Texto proporcionado:
====

Hace un tiempo no tan lejano Woody Allen nos tenía muy bien acostumbrados entregándonos una película al año desde su adorada Manhattan. El hombre se lo montaba muy bien. En Estados Unidos sus películas nunca tuvieron un impacto comercial más allá de Nueva York. Pero eso a él no le importaba demasiado porque podía hacer lo que quería donde mas quería. Vamos que iba andando al trabajo. Y eso no tiene precio.
El Nueva York que nos enseña Woody Allen es de postal. Lo que hay en muchos fotogramas de muchas de esas primeras películas es una declaración de amor por Manhattan sin ningún titubeo. Y lo que nos muestra es lo que Woody quiere que veamos. Lo que él vivió en su infancia y le taladro el cerebro. Pasear por Broadway y ver todas las relucientes marquesinas de los teatros, sucumbir ante el colorido de Times Square, disfrutar de unas vistas tremendas desde el Puente de Brooklyn… Nadie ha enseñado Nueva York tan bien y tan de postal al mismo tiempo que oculta la otra cara de la ciudad (para eso ya están Spike Lee o Martin Scorsese).

====

Información dada:
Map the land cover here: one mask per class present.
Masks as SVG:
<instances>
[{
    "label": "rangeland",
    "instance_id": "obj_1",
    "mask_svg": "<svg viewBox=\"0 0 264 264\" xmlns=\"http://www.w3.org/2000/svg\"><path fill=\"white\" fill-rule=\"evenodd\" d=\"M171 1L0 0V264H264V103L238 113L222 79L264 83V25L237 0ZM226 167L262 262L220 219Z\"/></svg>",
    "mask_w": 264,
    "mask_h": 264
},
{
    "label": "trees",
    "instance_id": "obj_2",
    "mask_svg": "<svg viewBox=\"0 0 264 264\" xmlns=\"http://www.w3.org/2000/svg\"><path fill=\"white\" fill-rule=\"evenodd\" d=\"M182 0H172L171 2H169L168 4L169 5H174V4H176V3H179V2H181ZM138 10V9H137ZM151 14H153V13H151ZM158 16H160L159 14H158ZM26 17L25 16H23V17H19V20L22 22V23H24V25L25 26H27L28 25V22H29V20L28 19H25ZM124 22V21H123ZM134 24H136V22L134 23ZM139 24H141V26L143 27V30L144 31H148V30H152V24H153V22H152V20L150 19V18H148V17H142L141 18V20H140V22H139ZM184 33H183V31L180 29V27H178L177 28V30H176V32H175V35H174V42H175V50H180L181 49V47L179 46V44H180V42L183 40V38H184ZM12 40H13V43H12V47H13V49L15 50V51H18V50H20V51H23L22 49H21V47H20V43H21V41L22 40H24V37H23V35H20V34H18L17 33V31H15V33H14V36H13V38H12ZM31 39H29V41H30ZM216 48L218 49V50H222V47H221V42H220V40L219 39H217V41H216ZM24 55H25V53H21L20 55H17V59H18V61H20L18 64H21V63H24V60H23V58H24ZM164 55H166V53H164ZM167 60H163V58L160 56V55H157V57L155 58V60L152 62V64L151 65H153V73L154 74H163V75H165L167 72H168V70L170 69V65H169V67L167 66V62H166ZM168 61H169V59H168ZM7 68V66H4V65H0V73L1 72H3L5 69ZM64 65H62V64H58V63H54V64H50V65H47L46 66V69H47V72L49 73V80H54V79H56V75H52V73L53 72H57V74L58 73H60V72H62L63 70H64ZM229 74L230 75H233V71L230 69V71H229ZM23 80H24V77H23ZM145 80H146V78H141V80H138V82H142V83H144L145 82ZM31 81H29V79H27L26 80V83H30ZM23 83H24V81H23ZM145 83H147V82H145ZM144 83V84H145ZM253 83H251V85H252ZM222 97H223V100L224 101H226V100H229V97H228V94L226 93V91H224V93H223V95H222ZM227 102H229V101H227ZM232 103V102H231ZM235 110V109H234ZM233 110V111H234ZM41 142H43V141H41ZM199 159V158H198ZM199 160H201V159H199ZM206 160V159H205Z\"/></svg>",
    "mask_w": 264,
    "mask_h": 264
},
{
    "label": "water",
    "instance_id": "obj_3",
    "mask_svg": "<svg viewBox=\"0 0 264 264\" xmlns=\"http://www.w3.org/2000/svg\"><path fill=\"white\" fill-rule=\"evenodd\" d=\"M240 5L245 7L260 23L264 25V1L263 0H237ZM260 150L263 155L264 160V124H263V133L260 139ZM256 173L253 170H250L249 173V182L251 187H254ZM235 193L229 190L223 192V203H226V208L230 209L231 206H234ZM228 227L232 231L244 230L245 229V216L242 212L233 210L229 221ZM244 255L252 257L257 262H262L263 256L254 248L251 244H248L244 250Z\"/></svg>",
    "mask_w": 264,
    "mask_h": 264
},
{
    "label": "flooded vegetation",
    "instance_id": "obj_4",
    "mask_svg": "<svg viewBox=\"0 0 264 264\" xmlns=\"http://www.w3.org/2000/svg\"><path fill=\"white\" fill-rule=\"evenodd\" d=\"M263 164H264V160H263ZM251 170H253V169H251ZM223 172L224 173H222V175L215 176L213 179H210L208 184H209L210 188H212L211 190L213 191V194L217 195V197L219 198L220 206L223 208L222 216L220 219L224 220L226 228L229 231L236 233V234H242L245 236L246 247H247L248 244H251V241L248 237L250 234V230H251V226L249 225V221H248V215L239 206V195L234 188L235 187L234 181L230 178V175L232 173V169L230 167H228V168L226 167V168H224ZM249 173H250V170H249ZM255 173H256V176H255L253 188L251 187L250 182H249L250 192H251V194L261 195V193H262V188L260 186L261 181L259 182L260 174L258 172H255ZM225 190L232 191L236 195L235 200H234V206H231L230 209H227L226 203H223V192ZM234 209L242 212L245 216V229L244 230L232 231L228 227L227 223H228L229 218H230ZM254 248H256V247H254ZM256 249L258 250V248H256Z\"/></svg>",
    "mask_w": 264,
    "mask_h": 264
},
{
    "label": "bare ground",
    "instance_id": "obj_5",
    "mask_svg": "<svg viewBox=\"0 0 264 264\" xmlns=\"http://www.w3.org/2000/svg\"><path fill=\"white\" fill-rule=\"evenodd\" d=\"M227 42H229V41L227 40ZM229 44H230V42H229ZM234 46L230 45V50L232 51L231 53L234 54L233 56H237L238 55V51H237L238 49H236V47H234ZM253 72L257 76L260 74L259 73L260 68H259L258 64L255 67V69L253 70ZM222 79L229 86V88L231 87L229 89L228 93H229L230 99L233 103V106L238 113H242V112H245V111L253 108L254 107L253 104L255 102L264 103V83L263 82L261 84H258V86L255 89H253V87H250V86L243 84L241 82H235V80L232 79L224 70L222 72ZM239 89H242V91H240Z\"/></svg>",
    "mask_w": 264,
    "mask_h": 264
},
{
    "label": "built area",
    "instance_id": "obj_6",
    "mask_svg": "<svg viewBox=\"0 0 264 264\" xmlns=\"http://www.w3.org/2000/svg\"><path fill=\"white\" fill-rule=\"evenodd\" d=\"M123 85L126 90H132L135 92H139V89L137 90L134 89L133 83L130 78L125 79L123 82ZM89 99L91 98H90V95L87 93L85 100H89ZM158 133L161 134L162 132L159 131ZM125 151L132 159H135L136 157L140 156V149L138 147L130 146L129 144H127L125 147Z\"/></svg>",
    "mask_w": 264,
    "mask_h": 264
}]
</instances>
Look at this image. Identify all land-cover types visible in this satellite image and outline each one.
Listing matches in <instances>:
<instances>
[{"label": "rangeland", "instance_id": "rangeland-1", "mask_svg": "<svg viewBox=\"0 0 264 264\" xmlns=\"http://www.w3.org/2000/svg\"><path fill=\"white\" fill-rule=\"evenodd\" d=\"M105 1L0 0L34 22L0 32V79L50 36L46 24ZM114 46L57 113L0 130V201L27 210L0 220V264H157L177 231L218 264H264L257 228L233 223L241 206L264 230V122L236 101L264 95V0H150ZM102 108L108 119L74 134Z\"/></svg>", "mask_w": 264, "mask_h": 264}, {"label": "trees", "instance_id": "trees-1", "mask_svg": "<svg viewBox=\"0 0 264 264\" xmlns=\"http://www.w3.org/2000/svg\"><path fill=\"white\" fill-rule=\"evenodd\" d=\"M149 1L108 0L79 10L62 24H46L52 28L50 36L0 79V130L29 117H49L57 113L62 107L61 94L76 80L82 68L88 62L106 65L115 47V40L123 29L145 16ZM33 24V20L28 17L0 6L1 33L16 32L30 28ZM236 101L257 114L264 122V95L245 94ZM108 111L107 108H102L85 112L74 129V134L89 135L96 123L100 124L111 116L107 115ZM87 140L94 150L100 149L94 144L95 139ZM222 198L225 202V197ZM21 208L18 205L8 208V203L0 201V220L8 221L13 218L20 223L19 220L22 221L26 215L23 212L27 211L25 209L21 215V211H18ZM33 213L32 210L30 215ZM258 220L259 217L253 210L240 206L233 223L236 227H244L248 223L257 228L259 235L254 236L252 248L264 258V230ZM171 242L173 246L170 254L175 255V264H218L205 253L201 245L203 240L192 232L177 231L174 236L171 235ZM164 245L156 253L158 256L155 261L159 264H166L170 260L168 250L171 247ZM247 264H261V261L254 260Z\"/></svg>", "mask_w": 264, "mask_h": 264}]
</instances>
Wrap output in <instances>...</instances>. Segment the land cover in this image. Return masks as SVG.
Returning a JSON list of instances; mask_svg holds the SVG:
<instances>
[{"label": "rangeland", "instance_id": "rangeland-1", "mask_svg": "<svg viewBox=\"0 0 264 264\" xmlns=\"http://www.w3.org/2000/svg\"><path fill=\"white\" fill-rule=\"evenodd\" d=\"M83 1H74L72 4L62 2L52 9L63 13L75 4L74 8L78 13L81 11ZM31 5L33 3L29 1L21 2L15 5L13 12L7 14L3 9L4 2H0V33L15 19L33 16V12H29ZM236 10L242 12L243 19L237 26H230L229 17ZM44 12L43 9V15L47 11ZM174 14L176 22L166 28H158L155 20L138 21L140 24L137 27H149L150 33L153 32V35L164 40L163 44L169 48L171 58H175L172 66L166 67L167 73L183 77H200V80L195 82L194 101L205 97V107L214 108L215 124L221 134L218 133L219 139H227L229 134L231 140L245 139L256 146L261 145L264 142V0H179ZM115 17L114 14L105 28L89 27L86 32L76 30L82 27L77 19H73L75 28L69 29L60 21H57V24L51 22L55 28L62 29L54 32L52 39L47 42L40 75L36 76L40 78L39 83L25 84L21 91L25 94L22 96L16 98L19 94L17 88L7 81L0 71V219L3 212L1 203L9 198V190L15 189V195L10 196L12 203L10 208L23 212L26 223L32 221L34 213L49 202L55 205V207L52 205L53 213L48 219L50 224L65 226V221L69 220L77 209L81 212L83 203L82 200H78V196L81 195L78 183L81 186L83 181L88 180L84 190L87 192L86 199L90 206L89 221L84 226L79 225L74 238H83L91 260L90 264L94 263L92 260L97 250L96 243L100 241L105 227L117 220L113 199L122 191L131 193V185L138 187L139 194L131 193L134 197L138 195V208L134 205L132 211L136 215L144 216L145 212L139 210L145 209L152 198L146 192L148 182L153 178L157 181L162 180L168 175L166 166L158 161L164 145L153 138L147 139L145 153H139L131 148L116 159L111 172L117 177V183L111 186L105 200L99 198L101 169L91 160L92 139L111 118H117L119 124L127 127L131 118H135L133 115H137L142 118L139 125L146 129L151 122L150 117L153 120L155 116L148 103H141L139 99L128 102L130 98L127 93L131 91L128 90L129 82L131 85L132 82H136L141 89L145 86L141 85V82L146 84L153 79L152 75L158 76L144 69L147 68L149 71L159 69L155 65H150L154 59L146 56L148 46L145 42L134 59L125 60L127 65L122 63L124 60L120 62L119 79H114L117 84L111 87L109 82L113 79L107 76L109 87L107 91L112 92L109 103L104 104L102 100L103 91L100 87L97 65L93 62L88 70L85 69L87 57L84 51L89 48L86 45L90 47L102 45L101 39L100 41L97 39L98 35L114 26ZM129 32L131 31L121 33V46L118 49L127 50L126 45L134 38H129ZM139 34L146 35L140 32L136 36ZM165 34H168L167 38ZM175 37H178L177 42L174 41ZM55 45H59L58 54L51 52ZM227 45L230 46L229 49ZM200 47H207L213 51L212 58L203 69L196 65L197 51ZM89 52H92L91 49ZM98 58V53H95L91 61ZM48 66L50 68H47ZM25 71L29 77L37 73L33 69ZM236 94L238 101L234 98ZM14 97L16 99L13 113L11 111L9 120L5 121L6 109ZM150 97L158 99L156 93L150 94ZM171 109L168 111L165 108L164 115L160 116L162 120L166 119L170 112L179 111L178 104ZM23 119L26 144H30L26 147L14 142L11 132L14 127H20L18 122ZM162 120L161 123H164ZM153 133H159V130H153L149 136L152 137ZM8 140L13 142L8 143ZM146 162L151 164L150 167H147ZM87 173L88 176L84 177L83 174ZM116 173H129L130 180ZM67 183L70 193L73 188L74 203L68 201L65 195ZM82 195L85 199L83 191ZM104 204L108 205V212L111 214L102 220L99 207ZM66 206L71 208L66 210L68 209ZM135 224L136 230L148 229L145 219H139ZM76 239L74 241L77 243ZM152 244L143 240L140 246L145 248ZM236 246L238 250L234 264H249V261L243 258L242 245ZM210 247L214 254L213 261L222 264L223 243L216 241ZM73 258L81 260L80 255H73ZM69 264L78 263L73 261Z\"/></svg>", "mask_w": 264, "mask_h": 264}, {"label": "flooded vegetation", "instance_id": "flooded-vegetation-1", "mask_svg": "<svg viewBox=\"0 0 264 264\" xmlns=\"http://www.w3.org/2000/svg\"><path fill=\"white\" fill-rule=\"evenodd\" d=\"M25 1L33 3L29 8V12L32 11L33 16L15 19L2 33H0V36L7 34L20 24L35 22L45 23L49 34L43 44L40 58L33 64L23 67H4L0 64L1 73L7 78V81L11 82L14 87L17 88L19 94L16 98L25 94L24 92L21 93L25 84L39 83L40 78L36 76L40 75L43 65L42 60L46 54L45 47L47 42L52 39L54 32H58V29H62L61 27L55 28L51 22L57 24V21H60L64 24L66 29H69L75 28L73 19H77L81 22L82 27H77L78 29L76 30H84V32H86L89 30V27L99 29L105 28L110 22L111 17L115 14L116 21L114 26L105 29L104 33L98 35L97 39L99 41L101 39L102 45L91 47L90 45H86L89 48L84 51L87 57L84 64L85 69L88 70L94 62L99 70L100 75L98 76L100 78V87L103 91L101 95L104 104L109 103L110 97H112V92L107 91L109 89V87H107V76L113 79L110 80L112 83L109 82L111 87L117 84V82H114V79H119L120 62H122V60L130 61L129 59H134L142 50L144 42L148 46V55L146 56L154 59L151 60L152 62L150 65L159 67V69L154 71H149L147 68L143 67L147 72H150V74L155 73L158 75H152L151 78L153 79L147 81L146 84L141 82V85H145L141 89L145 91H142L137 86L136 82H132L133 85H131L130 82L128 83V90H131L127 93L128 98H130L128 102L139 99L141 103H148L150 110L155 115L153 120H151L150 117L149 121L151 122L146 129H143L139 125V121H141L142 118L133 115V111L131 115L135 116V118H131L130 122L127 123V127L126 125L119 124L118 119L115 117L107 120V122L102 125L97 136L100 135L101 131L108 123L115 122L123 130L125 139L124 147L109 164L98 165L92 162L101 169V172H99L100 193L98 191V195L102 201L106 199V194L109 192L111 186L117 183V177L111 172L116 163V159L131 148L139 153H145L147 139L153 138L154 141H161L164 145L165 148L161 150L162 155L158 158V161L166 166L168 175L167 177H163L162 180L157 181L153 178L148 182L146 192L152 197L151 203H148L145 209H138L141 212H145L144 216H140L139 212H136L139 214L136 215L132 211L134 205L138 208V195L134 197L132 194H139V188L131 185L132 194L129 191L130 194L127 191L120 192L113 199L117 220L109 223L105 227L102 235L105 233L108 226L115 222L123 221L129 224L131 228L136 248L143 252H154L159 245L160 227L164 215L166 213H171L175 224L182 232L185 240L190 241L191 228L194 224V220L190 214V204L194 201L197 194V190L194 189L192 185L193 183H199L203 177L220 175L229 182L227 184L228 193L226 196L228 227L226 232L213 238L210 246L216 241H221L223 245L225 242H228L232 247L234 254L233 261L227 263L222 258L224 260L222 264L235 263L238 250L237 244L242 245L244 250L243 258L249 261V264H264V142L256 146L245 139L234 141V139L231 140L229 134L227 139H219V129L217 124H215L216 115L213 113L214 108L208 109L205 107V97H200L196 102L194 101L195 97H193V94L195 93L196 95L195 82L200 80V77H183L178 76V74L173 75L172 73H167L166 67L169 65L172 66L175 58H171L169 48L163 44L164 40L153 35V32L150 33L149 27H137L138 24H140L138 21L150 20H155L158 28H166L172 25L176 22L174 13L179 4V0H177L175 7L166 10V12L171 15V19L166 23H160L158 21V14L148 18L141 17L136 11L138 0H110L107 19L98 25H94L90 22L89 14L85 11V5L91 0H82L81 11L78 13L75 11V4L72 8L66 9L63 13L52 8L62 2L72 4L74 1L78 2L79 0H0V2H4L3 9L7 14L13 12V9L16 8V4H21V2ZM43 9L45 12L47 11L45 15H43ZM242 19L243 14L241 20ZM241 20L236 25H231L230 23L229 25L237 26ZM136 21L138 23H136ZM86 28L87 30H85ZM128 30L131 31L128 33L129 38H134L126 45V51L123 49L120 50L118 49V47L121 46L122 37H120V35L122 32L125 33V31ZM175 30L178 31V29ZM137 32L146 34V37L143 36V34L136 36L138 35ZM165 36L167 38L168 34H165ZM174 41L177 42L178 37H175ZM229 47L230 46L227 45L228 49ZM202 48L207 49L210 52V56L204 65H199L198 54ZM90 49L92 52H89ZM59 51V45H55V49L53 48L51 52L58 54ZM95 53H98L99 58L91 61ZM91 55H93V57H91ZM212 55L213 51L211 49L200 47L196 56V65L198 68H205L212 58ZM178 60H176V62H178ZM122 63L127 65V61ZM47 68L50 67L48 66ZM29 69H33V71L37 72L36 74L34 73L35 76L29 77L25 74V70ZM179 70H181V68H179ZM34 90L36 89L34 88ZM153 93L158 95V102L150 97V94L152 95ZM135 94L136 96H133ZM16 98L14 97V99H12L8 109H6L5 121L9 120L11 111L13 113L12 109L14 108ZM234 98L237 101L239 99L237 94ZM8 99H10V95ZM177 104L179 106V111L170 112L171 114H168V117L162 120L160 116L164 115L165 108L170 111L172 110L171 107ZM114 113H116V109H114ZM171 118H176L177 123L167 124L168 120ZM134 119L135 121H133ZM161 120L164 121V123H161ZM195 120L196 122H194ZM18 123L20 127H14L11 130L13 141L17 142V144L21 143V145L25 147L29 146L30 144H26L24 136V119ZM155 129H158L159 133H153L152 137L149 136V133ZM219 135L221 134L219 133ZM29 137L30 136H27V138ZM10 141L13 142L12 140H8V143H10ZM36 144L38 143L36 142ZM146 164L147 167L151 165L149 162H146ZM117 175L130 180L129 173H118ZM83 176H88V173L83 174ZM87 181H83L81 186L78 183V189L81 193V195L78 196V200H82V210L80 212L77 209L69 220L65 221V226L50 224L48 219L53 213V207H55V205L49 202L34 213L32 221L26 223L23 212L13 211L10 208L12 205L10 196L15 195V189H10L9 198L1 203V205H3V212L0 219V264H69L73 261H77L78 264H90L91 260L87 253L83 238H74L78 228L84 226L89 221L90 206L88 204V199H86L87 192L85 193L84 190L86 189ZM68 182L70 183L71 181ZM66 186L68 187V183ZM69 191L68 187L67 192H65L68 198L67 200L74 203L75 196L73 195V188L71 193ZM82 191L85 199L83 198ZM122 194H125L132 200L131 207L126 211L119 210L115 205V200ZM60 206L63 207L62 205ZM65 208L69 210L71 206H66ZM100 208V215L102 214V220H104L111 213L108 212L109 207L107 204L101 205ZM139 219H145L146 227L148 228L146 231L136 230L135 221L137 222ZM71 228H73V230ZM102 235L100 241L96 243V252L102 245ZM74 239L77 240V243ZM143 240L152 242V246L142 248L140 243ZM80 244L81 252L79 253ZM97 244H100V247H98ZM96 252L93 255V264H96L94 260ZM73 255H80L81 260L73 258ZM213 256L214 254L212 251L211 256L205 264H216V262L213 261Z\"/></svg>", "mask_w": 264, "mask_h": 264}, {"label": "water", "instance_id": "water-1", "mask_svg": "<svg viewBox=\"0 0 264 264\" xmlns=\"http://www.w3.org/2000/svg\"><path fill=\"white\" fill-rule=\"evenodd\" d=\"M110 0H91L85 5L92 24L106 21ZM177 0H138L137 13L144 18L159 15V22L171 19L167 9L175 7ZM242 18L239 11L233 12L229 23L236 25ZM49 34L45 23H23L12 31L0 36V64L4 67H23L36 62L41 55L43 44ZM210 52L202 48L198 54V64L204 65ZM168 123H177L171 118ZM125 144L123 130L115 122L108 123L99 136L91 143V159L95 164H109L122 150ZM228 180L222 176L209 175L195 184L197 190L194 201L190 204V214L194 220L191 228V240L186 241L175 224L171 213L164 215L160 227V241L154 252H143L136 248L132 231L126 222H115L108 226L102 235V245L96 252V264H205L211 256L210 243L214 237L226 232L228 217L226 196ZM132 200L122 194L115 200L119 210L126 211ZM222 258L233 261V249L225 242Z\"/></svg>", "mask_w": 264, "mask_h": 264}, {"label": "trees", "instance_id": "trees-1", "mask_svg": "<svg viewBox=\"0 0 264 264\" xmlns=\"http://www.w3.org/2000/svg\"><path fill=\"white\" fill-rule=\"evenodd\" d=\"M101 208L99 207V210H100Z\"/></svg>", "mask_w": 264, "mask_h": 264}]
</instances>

====

En el texto sobre Woody Allen y Nueva York, ¿qué directores se nombran para mostrar la otra cara de la ciudad?

Spike Lee y Martin Scorsese.